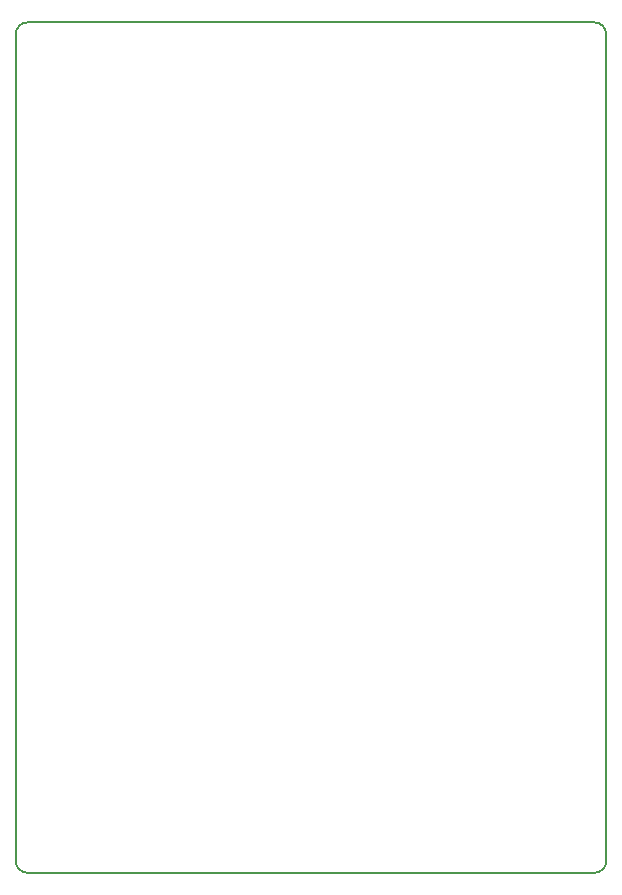
<source format=gm1>
G04 #@! TF.FileFunction,Profile,NP*
%FSLAX46Y46*%
G04 Gerber Fmt 4.6, Leading zero omitted, Abs format (unit mm)*
G04 Created by KiCad (PCBNEW 4.0.7) date Wednesday, January 10, 2018 'AMt' 07:06:06 AM*
%MOMM*%
%LPD*%
G01*
G04 APERTURE LIST*
%ADD10C,0.100000*%
%ADD11C,0.150000*%
G04 APERTURE END LIST*
D10*
D11*
X37000000Y-137000000D02*
X85000000Y-137000000D01*
X37000000Y-65000000D02*
X85000000Y-65000000D01*
X36000000Y-136000000D02*
G75*
G03X37000000Y-137000000I1000000J0D01*
G01*
X85000000Y-137000000D02*
G75*
G03X86000000Y-136000000I0J1000000D01*
G01*
X86000000Y-66000000D02*
G75*
G03X85000000Y-65000000I-1000000J0D01*
G01*
X37000000Y-65000000D02*
G75*
G03X36000000Y-66000000I0J-1000000D01*
G01*
X86000000Y-66000000D02*
X86000000Y-136000000D01*
X36000000Y-66000000D02*
X36000000Y-136000000D01*
M02*

</source>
• • • • • • •
* _INSTRUCTIONS FOR THE TASK_: Copy the listing above exactly, minus the pictures.

* _SOLUTION_:
<source format=gm1>
G04 #@! TF.FileFunction,Profile,NP*
%FSLAX46Y46*%
G04 Gerber Fmt 4.6, Leading zero omitted, Abs format (unit mm)*
G04 Created by KiCad (PCBNEW 4.0.7) date Wednesday, January 10, 2018 'AMt' 07:06:06 AM*
%MOMM*%
%LPD*%
G01*
G04 APERTURE LIST*
%ADD10C,0.100000*%
%ADD11C,0.150000*%
G04 APERTURE END LIST*
D10*
D11*
X37000000Y-137000000D02*
X85000000Y-137000000D01*
X37000000Y-65000000D02*
X85000000Y-65000000D01*
X36000000Y-136000000D02*
G75*
G03X37000000Y-137000000I1000000J0D01*
G01*
X85000000Y-137000000D02*
G75*
G03X86000000Y-136000000I0J1000000D01*
G01*
X86000000Y-66000000D02*
G75*
G03X85000000Y-65000000I-1000000J0D01*
G01*
X37000000Y-65000000D02*
G75*
G03X36000000Y-66000000I0J-1000000D01*
G01*
X86000000Y-66000000D02*
X86000000Y-136000000D01*
X36000000Y-66000000D02*
X36000000Y-136000000D01*
M02*

</source>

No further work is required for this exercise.